In the constructor we are defining a simple hash reference $self to design our object. Here, the object will have three values serialNum, firstName, and lastName of an Employee, which means every employee concerned to this will have their own set of serial number, firstname, and lastname. The my keyword is an access specifier which is localizing $class and $self to be within the enclosed block. shift keyword takes the package name from the default array “@_” and pass it on to the bless function.
bless function is used to return a reference which ultimately becomes an object.
And in the end, the constructor will finally return the instance of the class Employee(here).



Finally, the main part is how to initialize an object. It can be done in the following way:

$object = new Employee(1, "Geeks", "forGeeks");

Here, $object is a scalar variable which is a reference to the hash defined in the constructor.

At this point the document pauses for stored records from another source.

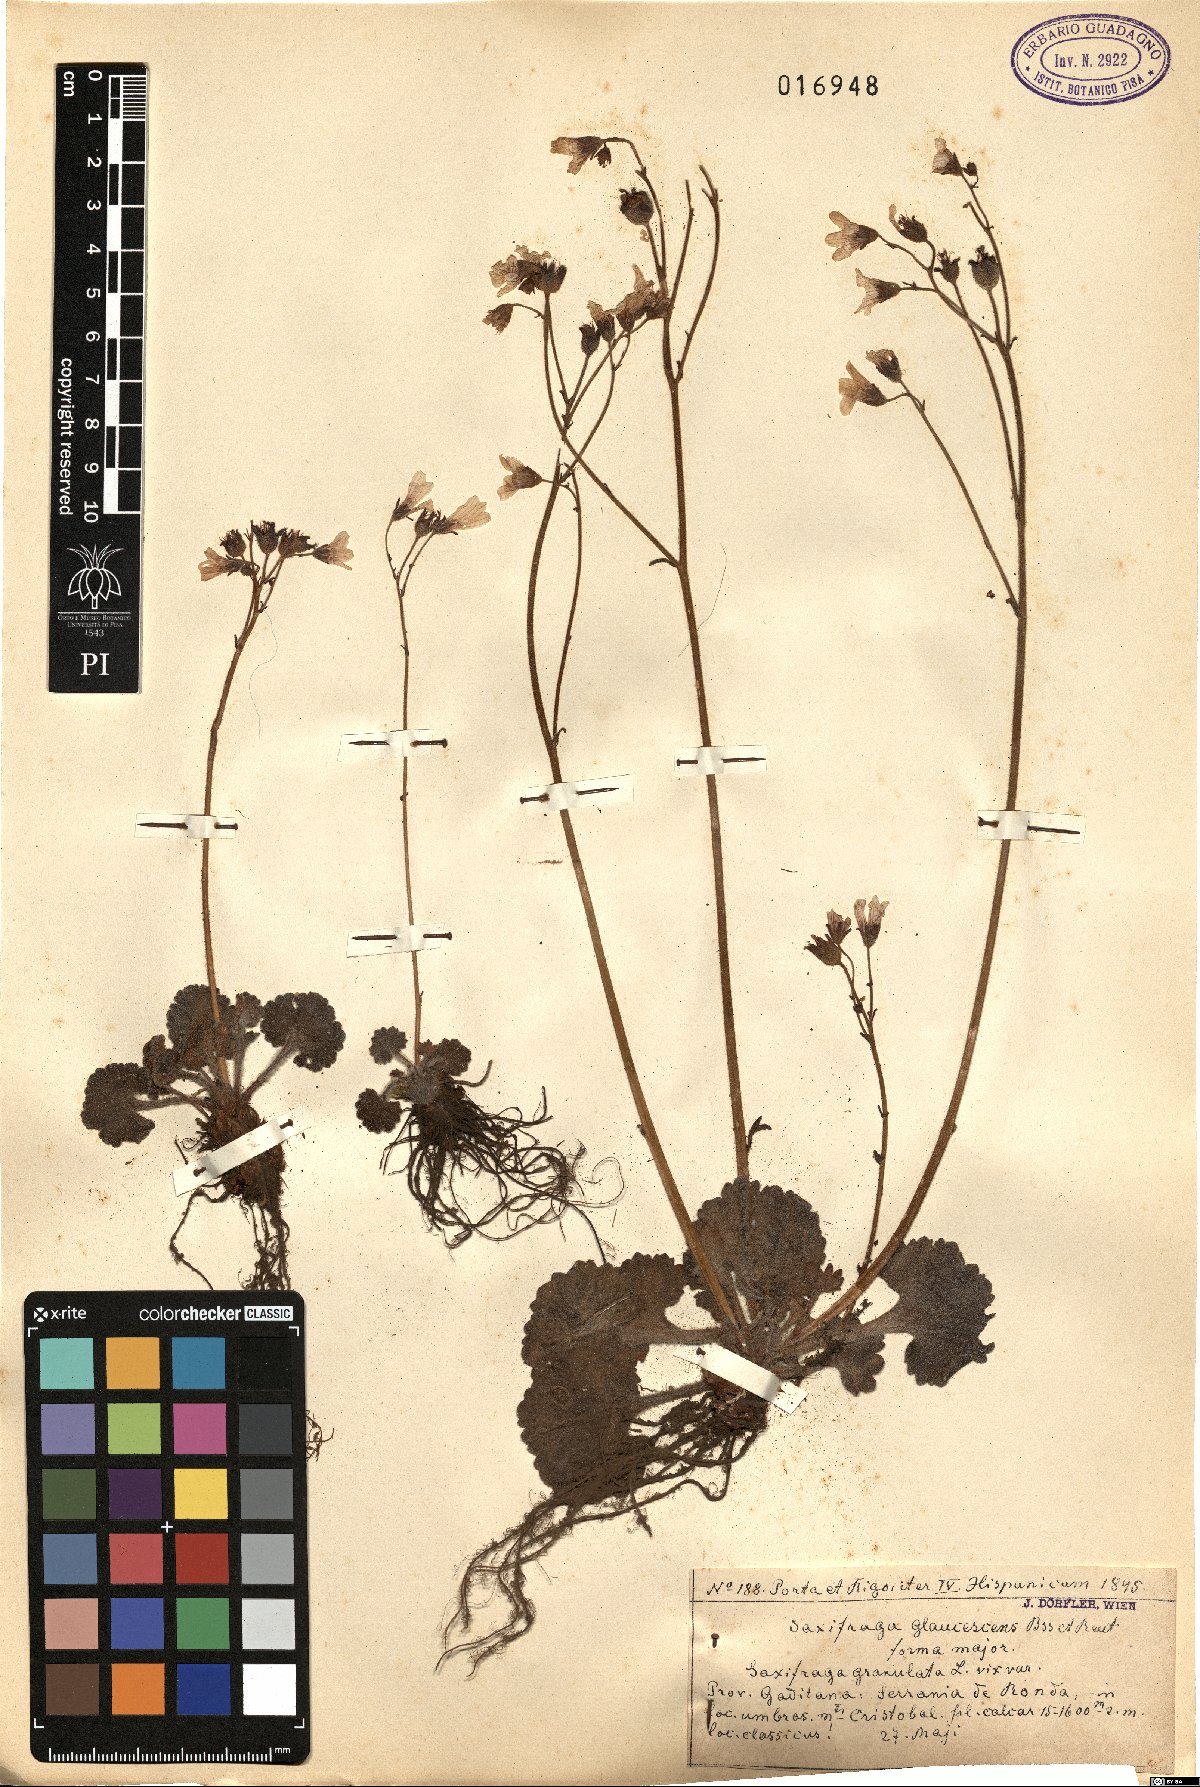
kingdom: Plantae
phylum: Tracheophyta
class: Magnoliopsida
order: Saxifragales
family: Saxifragaceae
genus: Saxifraga
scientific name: Saxifraga granulata
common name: Meadow saxifrage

Following is the example program for the creation and implementation of Objects in OOPs:




use strict;
use warnings;
  
# class with the name Employee
package Employee;
  
# constructor with the name new
sub new 
{            
    # shift will take package name 
    # and assign it to variable 'class'
    my $class = shift;    
      
    # defining the hash reference
    my $self = {                         
                _serialNum => shift,
                _firstName => shift,
                _lastName => shift,
               };
      
    # Attaching object with class
    bless $self, $class;
      
    # returning the instance of class Employee
    return $self;                         
}
  
# Object creation of the class
my $object = new Employee(1, "Geeks", "forGeeks");
  
# object here is a hash to a reference
print("$object->{_firstName} \n");             
print("$object->{_serialNum} \n");    
Output:
Geeks 
1

An object in Perl works in the same way as in other languages like C++, Java, etc. Above program shows the working of an object in Perl, its creation and its use in the class.